- _EXERCISE BRIEF_: Transcribe each of these lines exactly as it appears.

■ ■ ■

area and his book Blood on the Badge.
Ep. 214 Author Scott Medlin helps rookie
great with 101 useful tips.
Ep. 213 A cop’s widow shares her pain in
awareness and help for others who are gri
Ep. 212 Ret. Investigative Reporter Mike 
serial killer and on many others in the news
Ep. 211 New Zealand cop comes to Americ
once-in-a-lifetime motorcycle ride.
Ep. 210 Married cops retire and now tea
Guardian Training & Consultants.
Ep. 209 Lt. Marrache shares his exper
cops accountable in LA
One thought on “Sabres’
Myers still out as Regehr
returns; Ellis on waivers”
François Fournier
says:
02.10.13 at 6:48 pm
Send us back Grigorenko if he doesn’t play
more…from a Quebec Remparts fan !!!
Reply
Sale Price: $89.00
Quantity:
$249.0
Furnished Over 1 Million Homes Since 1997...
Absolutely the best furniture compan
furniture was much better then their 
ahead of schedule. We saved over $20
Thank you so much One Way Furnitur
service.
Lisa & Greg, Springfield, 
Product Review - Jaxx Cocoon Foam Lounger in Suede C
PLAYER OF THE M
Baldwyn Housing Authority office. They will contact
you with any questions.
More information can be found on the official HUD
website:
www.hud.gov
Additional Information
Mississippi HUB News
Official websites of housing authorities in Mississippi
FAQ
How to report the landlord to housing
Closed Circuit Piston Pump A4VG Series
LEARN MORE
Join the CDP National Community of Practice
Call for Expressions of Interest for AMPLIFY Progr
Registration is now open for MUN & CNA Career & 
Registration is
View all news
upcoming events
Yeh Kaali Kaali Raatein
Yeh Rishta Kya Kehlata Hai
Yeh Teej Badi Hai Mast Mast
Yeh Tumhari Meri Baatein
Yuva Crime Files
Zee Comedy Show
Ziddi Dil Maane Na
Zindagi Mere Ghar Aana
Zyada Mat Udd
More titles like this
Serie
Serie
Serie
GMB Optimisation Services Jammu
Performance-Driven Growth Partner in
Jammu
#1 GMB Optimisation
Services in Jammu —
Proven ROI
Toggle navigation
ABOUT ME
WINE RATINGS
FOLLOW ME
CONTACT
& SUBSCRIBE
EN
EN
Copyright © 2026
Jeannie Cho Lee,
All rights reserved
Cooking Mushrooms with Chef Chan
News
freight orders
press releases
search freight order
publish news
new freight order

■ ■ ■

- _COMPLETED EXERCISE_:
area and his book Blood on the Badge.
Ep. 214 Author Scott Medlin helps rookie
great with 101 useful tips.
Ep. 213 A cop’s widow shares her pain in
awareness and help for others who are gri
Ep. 212 Ret. Investigative Reporter Mike 
serial killer and on many others in the news
Ep. 211 New Zealand cop comes to Americ
once-in-a-lifetime motorcycle ride.
Ep. 210 Married cops retire and now tea
Guardian Training & Consultants.
Ep. 209 Lt. Marrache shares his exper
cops accountable in LA
One thought on “Sabres’
Myers still out as Regehr
returns; Ellis on waivers”
François Fournier
says:
02.10.13 at 6:48 pm
Send us back Grigorenko if he doesn’t play
more…from a Quebec Remparts fan !!!
Reply
Sale Price: $89.00
Quantity:
$249.0
Furnished Over 1 Million Homes Since 1997...
Absolutely the best furniture compan
furniture was much better then their 
ahead of schedule. We saved over $20
Thank you so much One Way Furnitur
service.
Lisa & Greg, Springfield, 
Product Review - Jaxx Cocoon Foam Lounger in Suede C
PLAYER OF THE M
Baldwyn Housing Authority office. They will contact
you with any questions.
More information can be found on the official HUD
website:
www.hud.gov
Additional Information
Mississippi HUB News
Official websites of housing authorities in Mississippi
FAQ
How to report the landlord to housing
Closed Circuit Piston Pump A4VG Series
LEARN MORE
Join the CDP National Community of Practice
Call for Expressions of Interest for AMPLIFY Progr
Registration is now open for MUN & CNA Career & 
Registration is
View all news
upcoming events
Yeh Kaali Kaali Raatein
Yeh Rishta Kya Kehlata Hai
Yeh Teej Badi Hai Mast Mast
Yeh Tumhari Meri Baatein
Yuva Crime Files
Zee Comedy Show
Ziddi Dil Maane Na
Zindagi Mere Ghar Aana
Zyada Mat Udd
More titles like this
Serie
Serie
Serie
GMB Optimisation Services Jammu
Performance-Driven Growth Partner in
Jammu
#1 GMB Optimisation
Services in Jammu —
Proven ROI
Toggle navigation
ABOUT ME
WINE RATINGS
FOLLOW ME
CONTACT
& SUBSCRIBE
EN
EN
Copyright © 2026
Jeannie Cho Lee,
All rights reserved
Cooking Mushrooms with Chef Chan
News
freight orders
press releases
search freight order
publish news
new freight order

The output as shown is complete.